**ASSIGNMENT**
Copy out each line below containing "födande".

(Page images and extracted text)
========

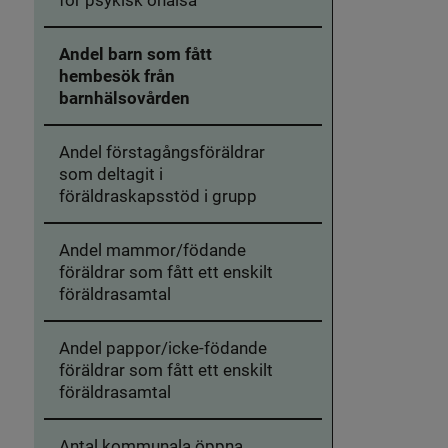
Andel barn som fått
hembesök från
barnhälsovården
Andel förstagångsföräldrar
som deltagit i
föräldraskapsstöd i grupp
Andel mammor/födande
föräldrar som fått ett enskilt
föräldrasamtal
Andel pappor/icke-födande
föräldrar som fått ett enskilt
föräldrasamtal
Antal kommunala öppna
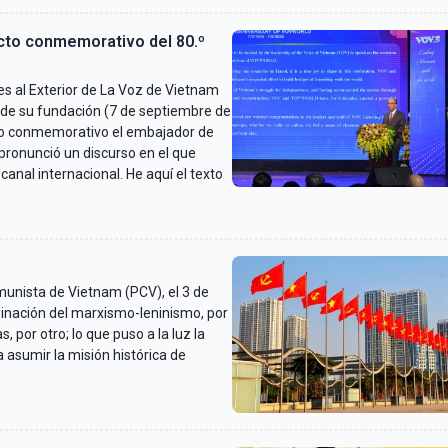
cto conmemorativo del 80.º
 al Exterior de La Voz de Vietnam
o de su fundación (7 de septiembre de
to conmemorativo el embajador de
pronunció un discurso en el que
canal internacional. He aquí el texto
unista de Vietnam (PCV), el 3 de
binación del marxismo-leninismo, por
, por otro; lo que puso a la luz la
 asumir la misión histórica de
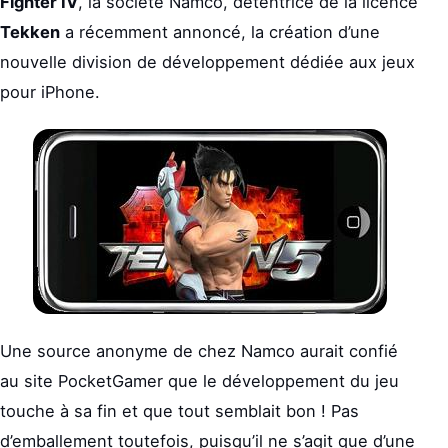
Fighter IV
, la société Namco, détentrice de la licence
Tekken
a récemment annoncé, la création d’une
nouvelle division de développement dédiée aux jeux
pour iPhone.
Une source anonyme de chez Namco aurait confié
au site PocketGamer que le développement du jeu
touche à sa fin et que tout semblait bon ! Pas
d’emballement toutefois, puisqu’il ne s’agit que d’une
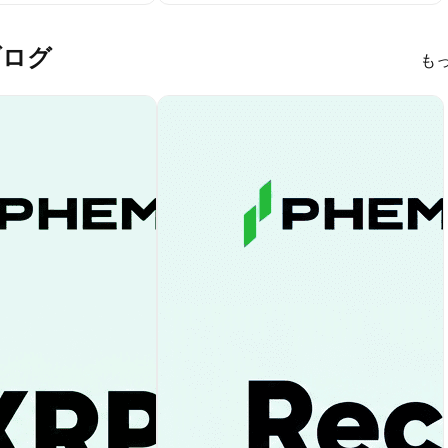
 ブログ
も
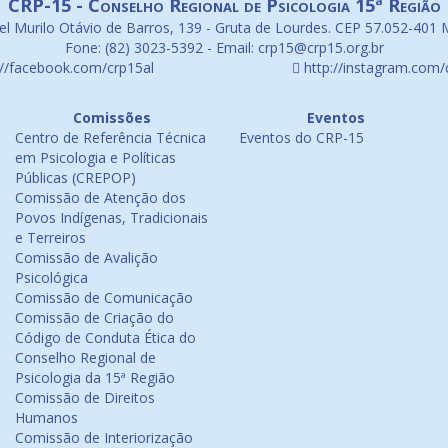
CRP-15 - Conselho Regional de Psicologia 15ª Região
l Murilo Otávio de Barros, 139 - Gruta de Lourdes. CEP 57.052-401 
Fone: (82) 3023-5392 - Email: crp15@crp15.org.br
://facebook.com/crp15al
http://instagram.com/
Comissões
Eventos
Centro de Referência Técnica
Eventos do CRP-15
em Psicologia e Políticas
Públicas (CREPOP)
Comissão de Atenção dos
Povos Indígenas, Tradicionais
e Terreiros
Comissão de Avalição
Psicológica
Comissão de Comunicação
Comissão de Criação do
Código de Conduta Ética do
Conselho Regional de
Psicologia da 15ª Região
Comissão de Direitos
Humanos
Comissão de Interiorização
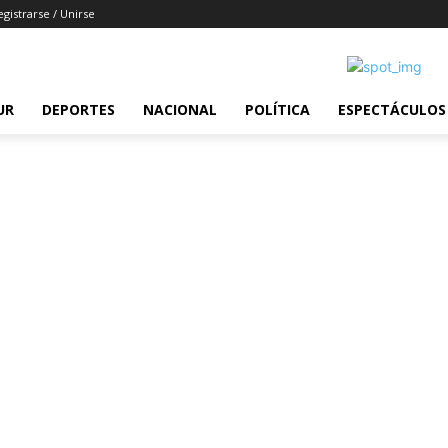
egistrarse / Unirse
UR
DEPORTES
NACIONAL
POLÍTICA
ESPECTÁCULOS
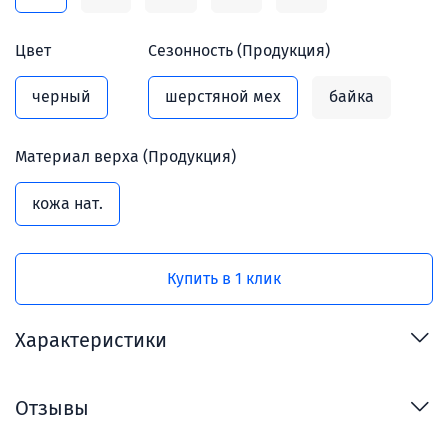
Цвет
Сезонность (Продукция)
черный
шерстяной мех
байка
Материал верха (Продукция)
кожа нат.
Купить в 1 клик
Характеристики
Отзывы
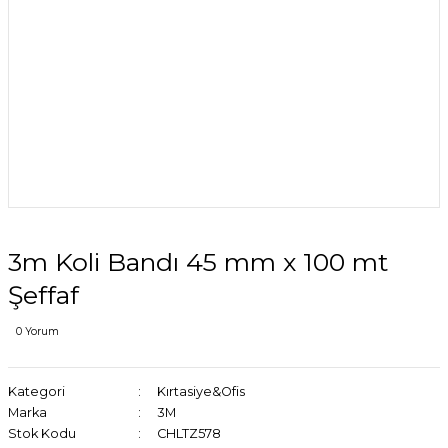
3m Koli Bandı 45 mm x 100 mt
Şeffaf
0 Yorum
Kategori
Kırtasiye&Ofis
Marka
3M
Stok Kodu
CHLTZ578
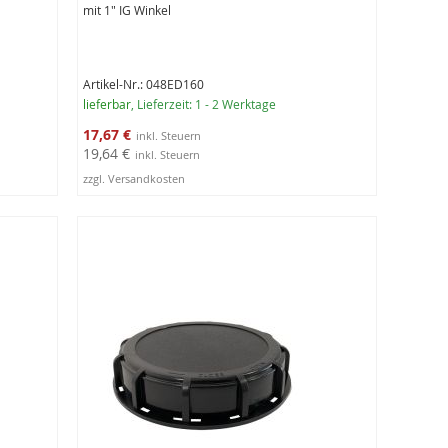
mit 1" IG Winkel
Artikel-Nr.: 048ED160
lieferbar
, Lieferzeit: 1 - 2 Werktage
Sonderangebot
17,67 €
19,64 €
zzgl. Versandkosten
In den Warenkorb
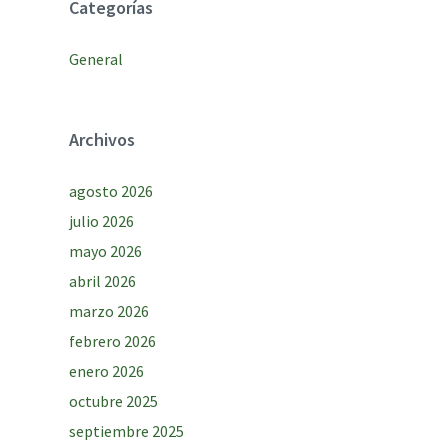
Categorías
General
Archivos
agosto 2026
julio 2026
mayo 2026
abril 2026
marzo 2026
febrero 2026
enero 2026
octubre 2025
septiembre 2025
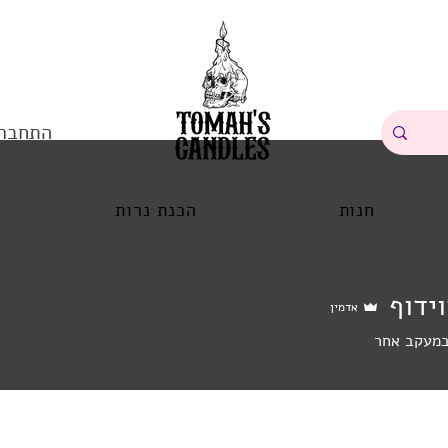
התחבר
חנות
הכנת נרות
ידוף
אדמין
מעקב אחר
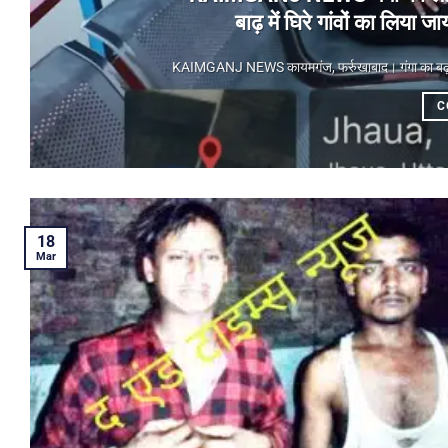
बाढ़ में घिरे गांवों का लिय
KAIMGANJ NEWS कायमगंज, फर्रुखाबाद। गंगा का बढ़ता जलस
C
18
Mar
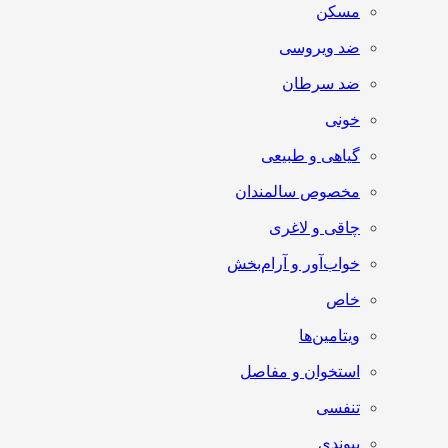
مسکن
ضد ویروسی
ضد سرطان
خونی
گیاهی و طبیعی
مخصوص سالمندان
چاقی و لاغری
خواب‌آور و آرام‌بخش
خاص
ویتامین‌ها
استخوان و مفاصل
تنفسی
پیوندی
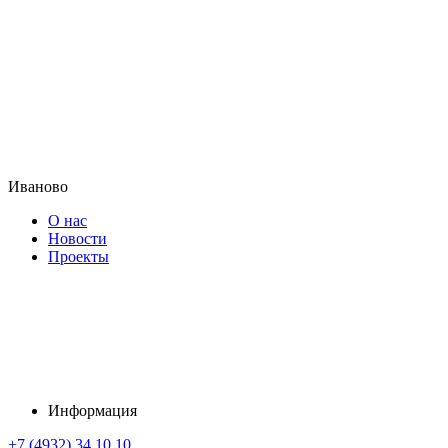
Иваново
О нас
Новости
Проекты
Информация
+7 (4932) 34 10 10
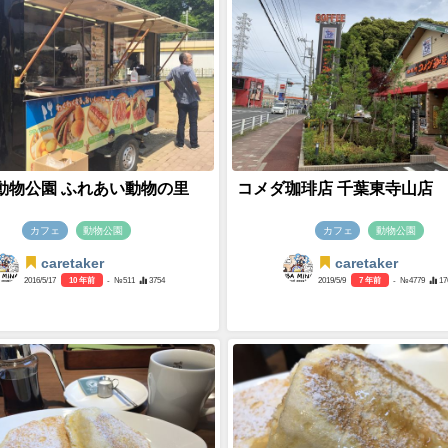
動物公園 ふれあい動物の里
コメダ珈琲店 千葉東寺山店
カフェ
動物公園
カフェ
動物公園
caretaker
caretaker
2016/5/17
10 年前
- №511
3754
2019/5/9
7 年前
- №4779
17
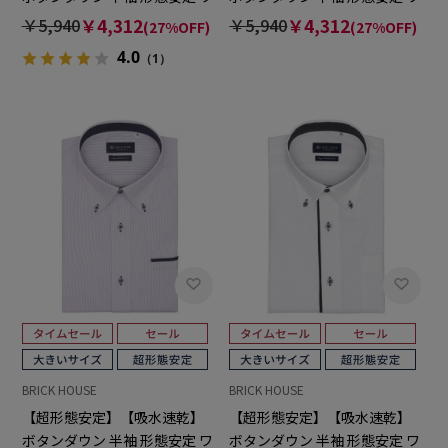
イシャツ 大きいサイズ
イシャツ 大きいサイズ
￥5,940
￥4,312
￥5,940
￥4,312
(27%OFF)
(27%OFF)
4.0
（1）
BRICK HOUSE
BRICK HOUSE
【超形態安定】【吸水速乾】
【超形態安定】【吸水速乾】
ボタンダウン 半袖 形態安定 ワ
ボタンダウン 半袖 形態安定 ワ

========

**RESULT OF THE TASK**
Andel mammor/födande
Andel pappor/icke-födande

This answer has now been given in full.